Task details » All of the data should be copied exactly, with the pictures left out.

Excerpted records »
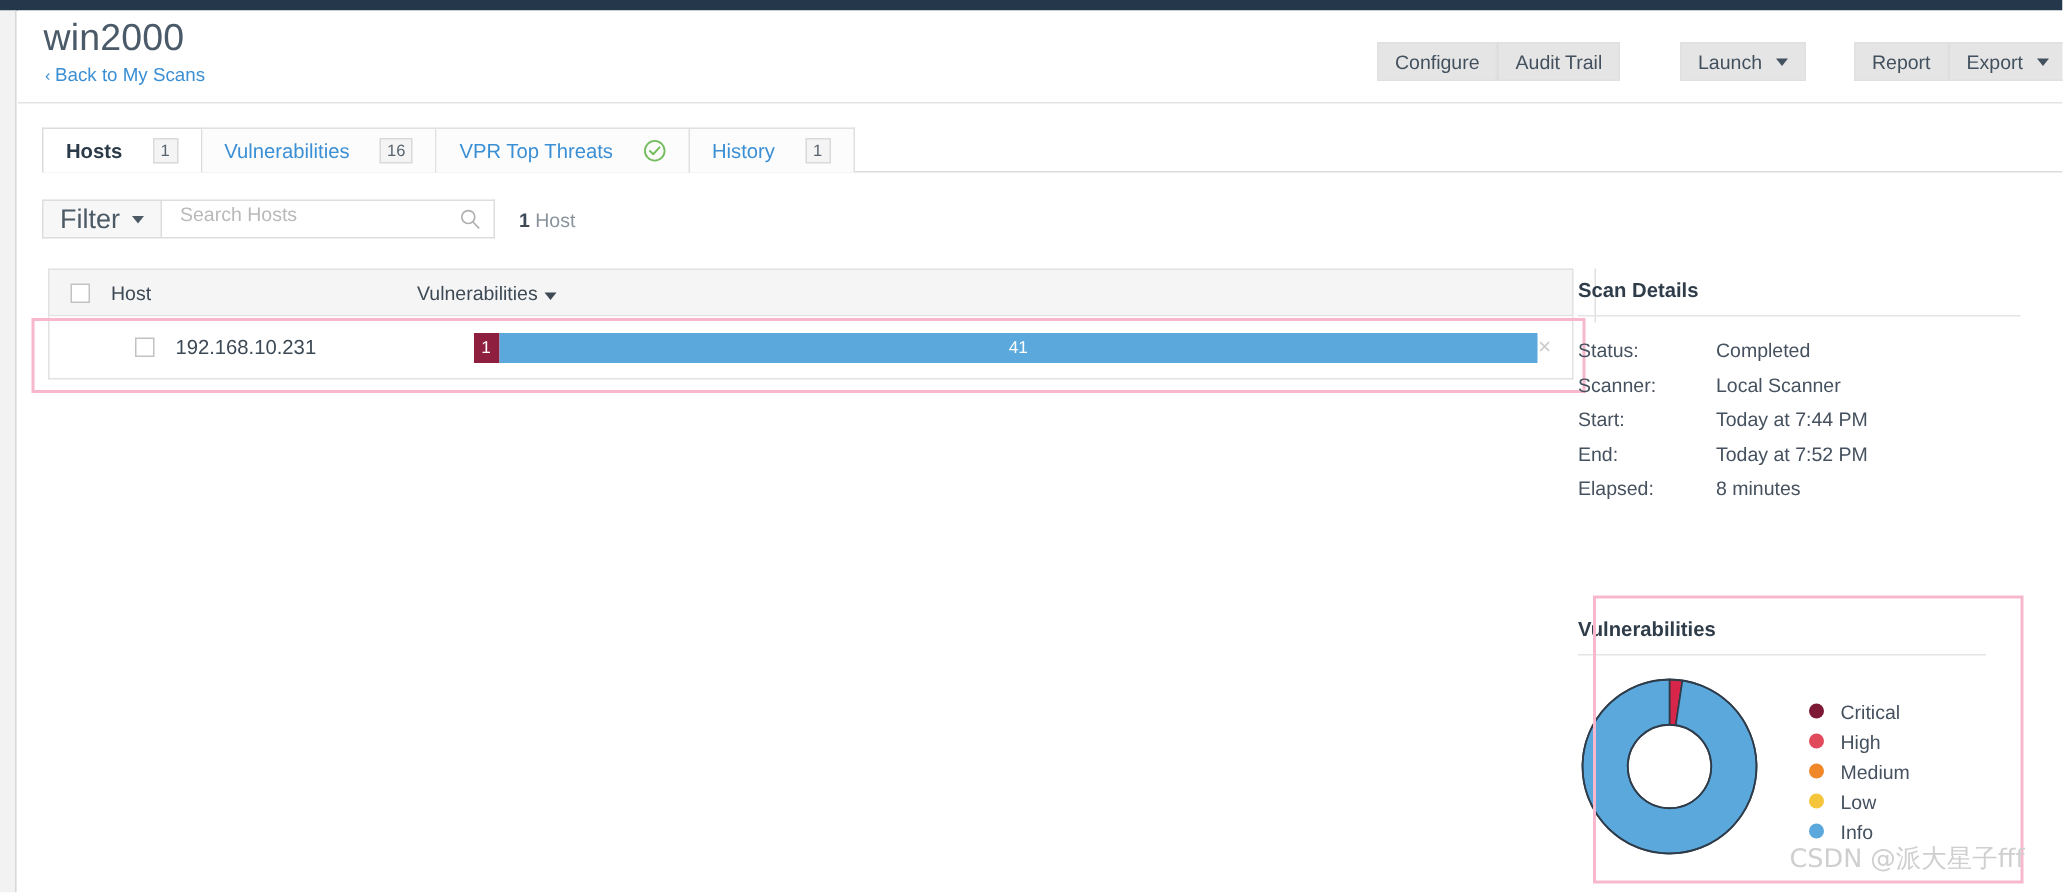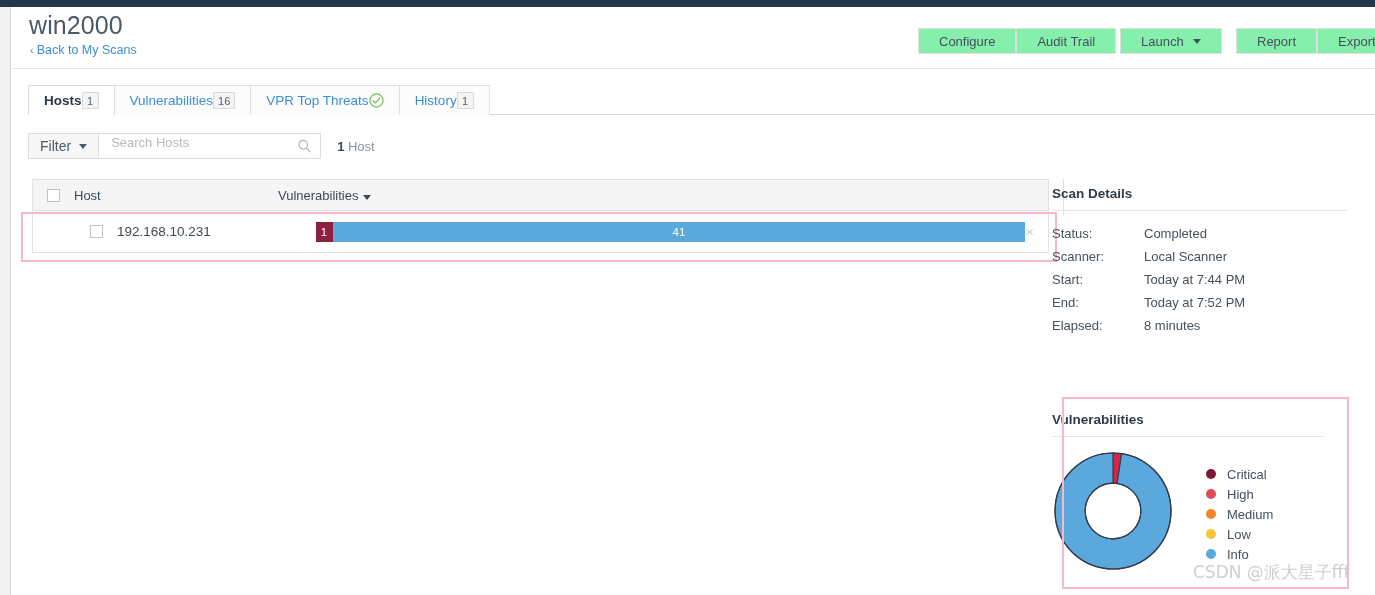--- a/index.html
+++ b/index.html
@@ -34,45 +34,45 @@
     font-size: 25px; font-weight: 400; color: #4a5a68; letter-spacing: .1px;
   }
   .back-link {
     position: absolute; left: 18px; top: 36px;
     font-size: 12.5px; color: #3b8fd4; cursor: pointer; white-space: nowrap;
   }
   .back-link .chev { font-size: 11px; margin-right: 3px; }
 
   .btn-group { position: absolute; top: 21px; display: flex; }
   .btn {
-    background: #86efac; border: 1px solid #e0e0e0;
+    background: #e5e5e5; border: 1px solid #e0e0e0;
     font-family: "Liberation Sans", sans-serif;
     font-size: 13px; color: #43515e;
-    height: 26px; padding: 0 20px;
+    height: 26px; padding: 0 11px;
     display: flex; align-items: center; justify-content: center;
     cursor: pointer; white-space: nowrap;
   }
   .btn + .btn { border-left: 1px solid #dcdcdc; }
   .grp-a { left: 906px; }
   .grp-b { left: 1108px; }
   .grp-c { left: 1224px; }
   .caret {
     display: inline-block; margin-left: 9px;
     width: 0; height: 0; border-left: 4.5px solid transparent;
     border-right: 4.5px solid transparent; border-top: 5px solid #43515e;
   }
 
   
   .tabs {
     position: absolute; top: 85px; left: 28px;
     display: flex; align-items: flex-end;
   }
   .tab {
     height: 30px; padding: 0 15px;
-    display: flex; align-items: center; gap: 0;
+    display: flex; align-items: center; gap: 20px;
     font-size: 13.5px; color: #3b8fd4;
     border: 1px solid #e0e0e0; border-bottom: none;
     background: #fcfcfc; cursor: pointer; white-space: nowrap;
   }
   .tab + .tab { border-left: none; }
   .tab.active {
     background: #fff; color: #2b3a48; font-weight: bold;
     border-color: #dcdcdc;
   }
   .tab-badge {
@@ -85,21 +85,21 @@
   .tabs-underline {
     position: absolute; top: 114px; left: 28px; width: 1347px; height: 1px;
     background: #dcdcdc;
   }
 
   
   .filterbar { position: absolute; top: 133px; left: 28px; display: flex; align-items: center; }
   .filter-btn {
     height: 26px; padding: 0 11px; display: flex; align-items: center;
     border: 1px solid #dddddd; background: #f7f7f7;
-    font-size: 14px; color: #4c5a66; cursor: pointer;
+    font-size: 18px; color: #4c5a66; cursor: pointer;
   }
   .filter-btn .caret { margin-left: 8px; border-top-color: #4c5a66; }
   .search-wrap {
     position: relative; height: 26px; width: 222px;
     border: 1px solid #dddddd; border-left: none; background: #fff;
     display: flex; align-items: flex-start;
   }
   .search-wrap input {
     border: 0; outline: 0; background: transparent;
     font-family: "Liberation Sans", sans-serif; font-size: 13px;

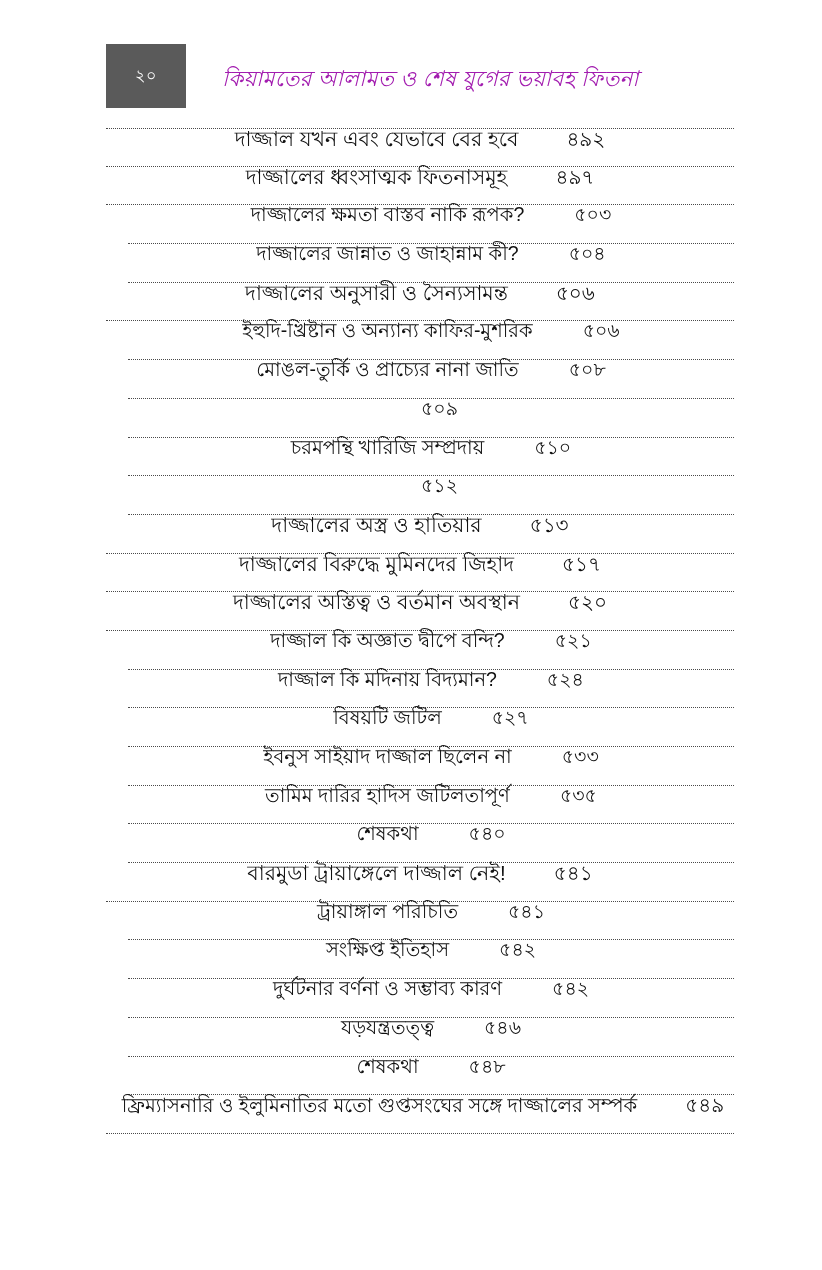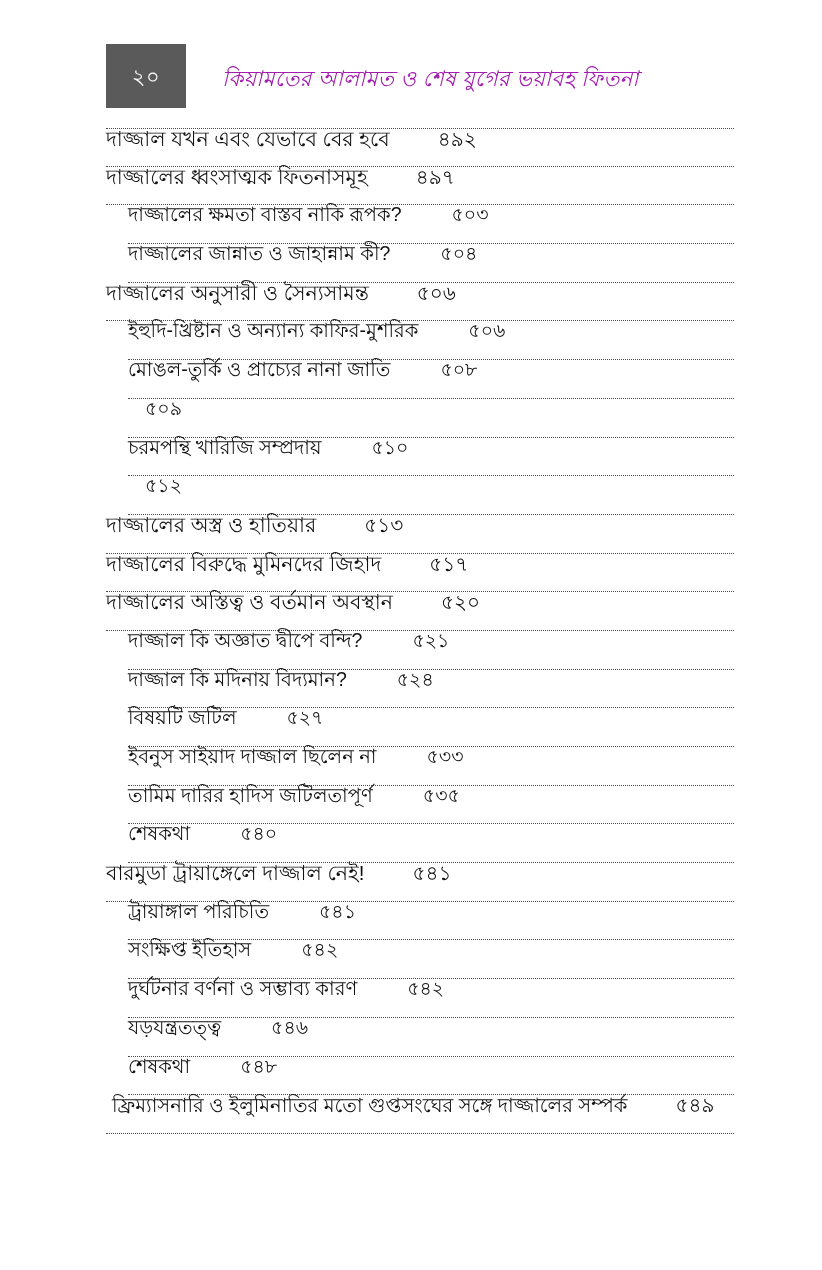--- a/index.html
+++ b/index.html
@@ -31,21 +31,21 @@
     top: 44px;
     width: 80px;
     height: 64px;
     background: #5a5a5a;
     display: flex;
     align-items: center;
     justify-content: center;
   }
   .folio-number {
     color: #ffffff;
-    font-size: 21px;
+    font-size: 16px;
     line-height: 1;
     letter-spacing: .5px;
   }
   .running-title {
     position: absolute;
     left: 222px;
     top: 62px;
     width: 420px;
     font-size: 21.5px;
     font-style: italic;
@@ -58,21 +58,21 @@
   .toc {
     position: absolute;
     left: 106px;
     top: 128px;
     width: 628px;
   }
 
   .toc-row {
     display: flex;
     align-items: baseline;
-    justify-content: flex-start;
+    justify-content: center;
     box-sizing: border-box;
     border-bottom: 1px dotted #4a4a4a;
     height: 38.7px;
     padding-bottom: 2px;
     gap: 23px;
   }
   .toc-row:first-child {
     border-top: 1px dotted #4a4a4a;
   }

Response to this exercise »
--- a/index.html
+++ b/index.html
@@ -34,45 +34,45 @@
     font-size: 25px; font-weight: 400; color: #4a5a68; letter-spacing: .1px;
   }
   .back-link {
     position: absolute; left: 18px; top: 36px;
     font-size: 12.5px; color: #3b8fd4; cursor: pointer; white-space: nowrap;
   }
   .back-link .chev { font-size: 11px; margin-right: 3px; }
 
   .btn-group { position: absolute; top: 21px; display: flex; }
   .btn {
-    background: #86efac; border: 1px solid #e0e0e0;
+    background: #e5e5e5; border: 1px solid #e0e0e0;
     font-family: "Liberation Sans", sans-serif;
     font-size: 13px; color: #43515e;
-    height: 26px; padding: 0 20px;
+    height: 26px; padding: 0 11px;
     display: flex; align-items: center; justify-content: center;
     cursor: pointer; white-space: nowrap;
   }
   .btn + .btn { border-left: 1px solid #dcdcdc; }
   .grp-a { left: 906px; }
   .grp-b { left: 1108px; }
   .grp-c { left: 1224px; }
   .caret {
     display: inline-block; margin-left: 9px;
     width: 0; height: 0; border-left: 4.5px solid transparent;
     border-right: 4.5px solid transparent; border-top: 5px solid #43515e;
   }
 
   
   .tabs {
     position: absolute; top: 85px; left: 28px;
     display: flex; align-items: flex-end;
   }
   .tab {
     height: 30px; padding: 0 15px;
-    display: flex; align-items: center; gap: 0;
+    display: flex; align-items: center; gap: 20px;
     font-size: 13.5px; color: #3b8fd4;
     border: 1px solid #e0e0e0; border-bottom: none;
     background: #fcfcfc; cursor: pointer; white-space: nowrap;
   }
   .tab + .tab { border-left: none; }
   .tab.active {
     background: #fff; color: #2b3a48; font-weight: bold;
     border-color: #dcdcdc;
   }
   .tab-badge {
@@ -85,21 +85,21 @@
   .tabs-underline {
     position: absolute; top: 114px; left: 28px; width: 1347px; height: 1px;
     background: #dcdcdc;
   }
 
   
   .filterbar { position: absolute; top: 133px; left: 28px; display: flex; align-items: center; }
   .filter-btn {
     height: 26px; padding: 0 11px; display: flex; align-items: center;
     border: 1px solid #dddddd; background: #f7f7f7;
-    font-size: 14px; color: #4c5a66; cursor: pointer;
+    font-size: 18px; color: #4c5a66; cursor: pointer;
   }
   .filter-btn .caret { margin-left: 8px; border-top-color: #4c5a66; }
   .search-wrap {
     position: relative; height: 26px; width: 222px;
     border: 1px solid #dddddd; border-left: none; background: #fff;
     display: flex; align-items: flex-start;
   }
   .search-wrap input {
     border: 0; outline: 0; background: transparent;
     font-family: "Liberation Sans", sans-serif; font-size: 13px;

--- a/index.html
+++ b/index.html
@@ -31,21 +31,21 @@
     top: 44px;
     width: 80px;
     height: 64px;
     background: #5a5a5a;
     display: flex;
     align-items: center;
     justify-content: center;
   }
   .folio-number {
     color: #ffffff;
-    font-size: 21px;
+    font-size: 16px;
     line-height: 1;
     letter-spacing: .5px;
   }
   .running-title {
     position: absolute;
     left: 222px;
     top: 62px;
     width: 420px;
     font-size: 21.5px;
     font-style: italic;
@@ -58,21 +58,21 @@
   .toc {
     position: absolute;
     left: 106px;
     top: 128px;
     width: 628px;
   }
 
   .toc-row {
     display: flex;
     align-items: baseline;
-    justify-content: flex-start;
+    justify-content: center;
     box-sizing: border-box;
     border-bottom: 1px dotted #4a4a4a;
     height: 38.7px;
     padding-bottom: 2px;
     gap: 23px;
   }
   .toc-row:first-child {
     border-top: 1px dotted #4a4a4a;
   }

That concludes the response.